▶ [Exercise inputs]
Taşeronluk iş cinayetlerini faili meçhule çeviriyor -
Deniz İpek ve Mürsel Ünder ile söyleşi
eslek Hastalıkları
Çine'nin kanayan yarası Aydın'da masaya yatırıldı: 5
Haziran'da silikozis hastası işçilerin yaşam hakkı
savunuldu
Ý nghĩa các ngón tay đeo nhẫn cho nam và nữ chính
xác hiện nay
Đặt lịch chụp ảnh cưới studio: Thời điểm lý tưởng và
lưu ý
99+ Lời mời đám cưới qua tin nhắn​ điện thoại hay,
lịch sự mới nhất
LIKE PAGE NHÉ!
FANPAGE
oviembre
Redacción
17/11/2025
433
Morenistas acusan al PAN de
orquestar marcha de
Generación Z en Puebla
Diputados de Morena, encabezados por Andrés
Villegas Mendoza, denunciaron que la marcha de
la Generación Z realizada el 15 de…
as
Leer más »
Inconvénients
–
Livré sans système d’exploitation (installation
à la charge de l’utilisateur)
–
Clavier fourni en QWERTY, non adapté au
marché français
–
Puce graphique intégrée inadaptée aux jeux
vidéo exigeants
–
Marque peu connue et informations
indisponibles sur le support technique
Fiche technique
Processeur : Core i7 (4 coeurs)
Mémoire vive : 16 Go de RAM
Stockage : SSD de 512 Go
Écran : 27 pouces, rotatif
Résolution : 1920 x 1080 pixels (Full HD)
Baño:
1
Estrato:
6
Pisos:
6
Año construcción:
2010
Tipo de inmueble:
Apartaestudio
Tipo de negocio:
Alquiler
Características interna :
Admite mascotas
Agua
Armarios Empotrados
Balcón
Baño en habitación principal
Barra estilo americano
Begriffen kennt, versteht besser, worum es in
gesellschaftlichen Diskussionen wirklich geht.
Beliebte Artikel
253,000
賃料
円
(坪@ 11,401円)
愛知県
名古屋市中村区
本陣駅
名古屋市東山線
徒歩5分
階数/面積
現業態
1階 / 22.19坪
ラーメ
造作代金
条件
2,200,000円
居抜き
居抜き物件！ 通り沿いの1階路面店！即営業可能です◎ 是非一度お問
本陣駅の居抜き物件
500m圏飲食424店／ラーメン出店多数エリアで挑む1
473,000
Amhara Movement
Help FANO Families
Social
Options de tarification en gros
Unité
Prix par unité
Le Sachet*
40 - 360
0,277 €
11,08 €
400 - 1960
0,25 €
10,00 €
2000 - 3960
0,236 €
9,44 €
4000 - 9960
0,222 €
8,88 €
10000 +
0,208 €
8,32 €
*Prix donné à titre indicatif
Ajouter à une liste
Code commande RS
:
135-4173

▶ [Task to carry out] Render the text read from the records above as a numbered list, leaving out blank lines. Start at the first line and stop after the line that contains "Marque peu connue et informations".

▶ [Answer box]
1. Taşeronluk iş cinayetlerini faili meçhule çeviriyor -
2. Deniz İpek ve Mürsel Ünder ile söyleşi
3. eslek Hastalıkları
4. Çine'nin kanayan yarası Aydın'da masaya yatırıldı: 5
5. Haziran'da silikozis hastası işçilerin yaşam hakkı
6. savunuldu
7. Ý nghĩa các ngón tay đeo nhẫn cho nam và nữ chính
8. xác hiện nay
9. Đặt lịch chụp ảnh cưới studio: Thời điểm lý tưởng và
10. lưu ý
11. 99+ Lời mời đám cưới qua tin nhắn​ điện thoại hay,
12. lịch sự mới nhất
13. LIKE PAGE NHÉ!
14. FANPAGE
15. oviembre
16. Redacción
17. 17/11/2025
18. 433
19. Morenistas acusan al PAN de
20. orquestar marcha de
21. Generación Z en Puebla
22. Diputados de Morena, encabezados por Andrés
23. Villegas Mendoza, denunciaron que la marcha de
24. la Generación Z realizada el 15 de…
25. as
26. Leer más »
27. Inconvénients
28. –
29. Livré sans système d’exploitation (installation
30. à la charge de l’utilisateur)
31. –
32. Clavier fourni en QWERTY, non adapté au
33. marché français
34. –
35. Puce graphique intégrée inadaptée aux jeux
36. vidéo exigeants
37. –
38. Marque peu connue et informations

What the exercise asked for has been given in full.